「昔のほうがよかったと批判される可能性はある」20年続く大人気シリーズをそれでも丸ごと書き直した「ワケ」と「覚悟」

AI要約

神永学さんがデビュー二十周年を迎え、自費出版から始まった作家生活について振り返る。

書店での本の置かれ方や作家としての孤独な道のり、そして異端としての進化について語る。

他の作家さんとの交流の難しさから生まれた独自のスタイルとポジティブシンキングの重要性を説く。

「昔のほうがよかったと批判される可能性はある」20年続く大人気シリーズをそれでも丸ごと書き直した「ワケ」と「覚悟」

自費出版した一冊の本が、絶大な人気を誇る伝説級タイトルに。二十年の作家生活を経て見えてきたものとは、そして令和版「八雲」シリーズの進化とは。常に変化を続ける神永学さんの「いま」を語っていただきました。

写真:村田克己 聞き手・構成:あわいゆき

神永 学(かみなが・まなぶ)

1974年山梨県生まれ。日本映画学校卒業。2003年『赤い隻眼』を自費出版し、同作を大幅改稿した『心霊探偵八雲 赤い瞳は知っている』で2004年にプロ作家デビュー。代表作「心霊探偵八雲」をはじめ、「天命探偵」「怪盗探偵山猫」「確率捜査官 御子柴岳人」「浮雲心霊奇譚」「心霊探偵八雲 INITIAL FILE」「悪魔と呼ばれた男」などシリーズ作品を多数展開。著書には他に『イノセントブルー 記憶の旅人』『コンダクター』『ガラスの城壁』『ラザロの迷宮』『マガツキ』などがある。
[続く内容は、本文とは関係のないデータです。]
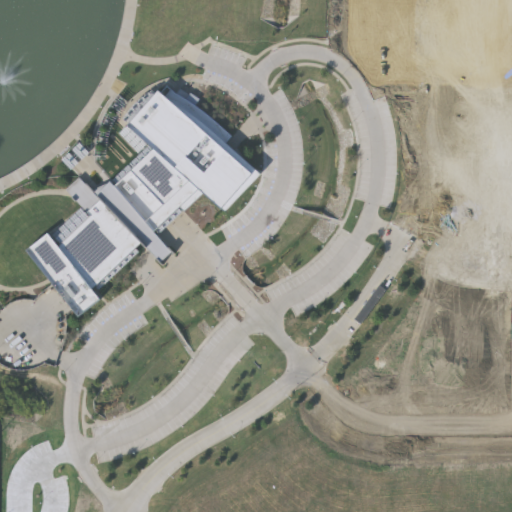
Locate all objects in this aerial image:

──このたびはデビュー二十周年、おめでとうございます。この二十年間を振り返ってみて、デビューした当時の思い出などはありますか?

神永ぼくは新人賞を受賞するのではなく、自費出版した『赤い隻眼』を文芸社さんのプロジェクトによって、商業出版作として売り出していこうという経緯でデビューしました。だから最初はそもそも書店に本を置いてもらえなかった。受賞すれば何者かにはなれるけれど、それもない。「どこのだれだ」状態からスタートしたんです。
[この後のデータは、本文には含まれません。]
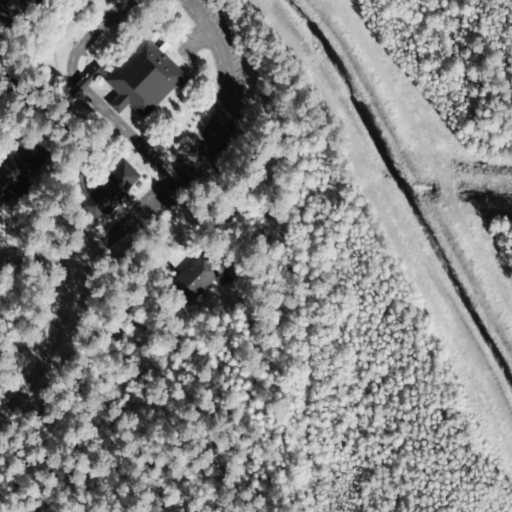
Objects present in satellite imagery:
building: (142, 80)
building: (16, 169)
building: (110, 190)
building: (198, 277)
road: (47, 351)
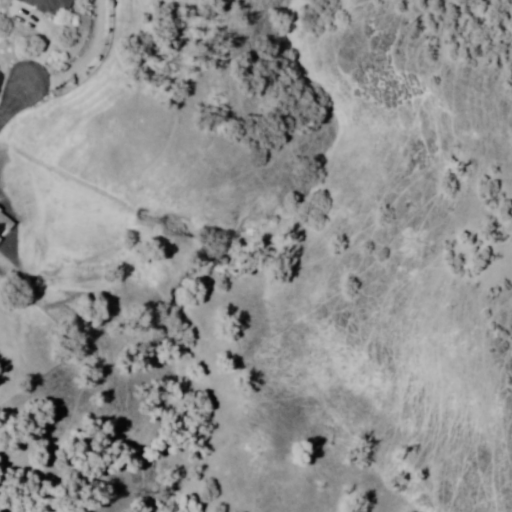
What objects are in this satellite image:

──本を置いてもらえないときは、どうされたんですか?

神永営業の方と一緒に書店を巡って、「本を置いていただけないでしょうか」と直接お願いしていました。もちろん断られることも多く、そのときの経験を通して、書店に本を置いてもらうありがたみや大切さを実感しました。また、書店員さんと交渉をするなかで、本を入荷する際に書店側が抱えるリスクなど、出版業界のビジネスについても叩き込まれました。こんな経験をしている作家は、ぼくぐらいではないかなと思います。新人賞を受賞していないことによるハンデはほかにもいろいろあり、たとえば授賞式のパーティーにあまり呼ばれないんです。他の作家さんと交流する機会が少なく、十六年目に京極夏彦さんとご一緒させていただくまで、だれかと対談したことがありませんでした。帯コメントをいただいたのも「INITIAL FILE」シリーズが初めてだったんです。献本をいただくようになったのも三、四年前からですね。

──SNSではよく本をご紹介されているので、意外です。

神永ぼくが紹介している本は自分が欲しいと思って買っているだけです。他の作家さんを紹介しているのも、作家にとって読まれることがいちばんうれしいことだと身をもって知っているからですね。ぼくは業界のなかでずっと、異端中の異端だったんですよ。なんかいるけど何者だ、みたいな。最近になってようやく、読んだ本を紹介しているうちにお相手の方から絡んでいただいたり、日本推理作家協会のパーティーでお会いする機会を通して人間関係が構築できるようになりました。

──ひとりで書き続けるのは、苦労もあったのではないかと思います。

神永もちろん苦労したのでオススメはしないです(笑)。ただ、よかったこともありました。異端だったおかげで、出版業界のなかで他とは違う自分のスタイルを見つけられたんです。十数年間、ほかの作家さんから業界の裏話や「小説とはこう書くべきだ」みたいな話を一切聞かずに育ったんですよ。おかげでだれにも影響されず、自分の作品を書き続けることができた。いま考えてみると、独自の進化を遂げられたんじゃないかなと思っています。よくポジティブシンキングが長所だと言われるんですけど、そうなったいちばんの理由はひとりで突っ走ってきたからかもしれません。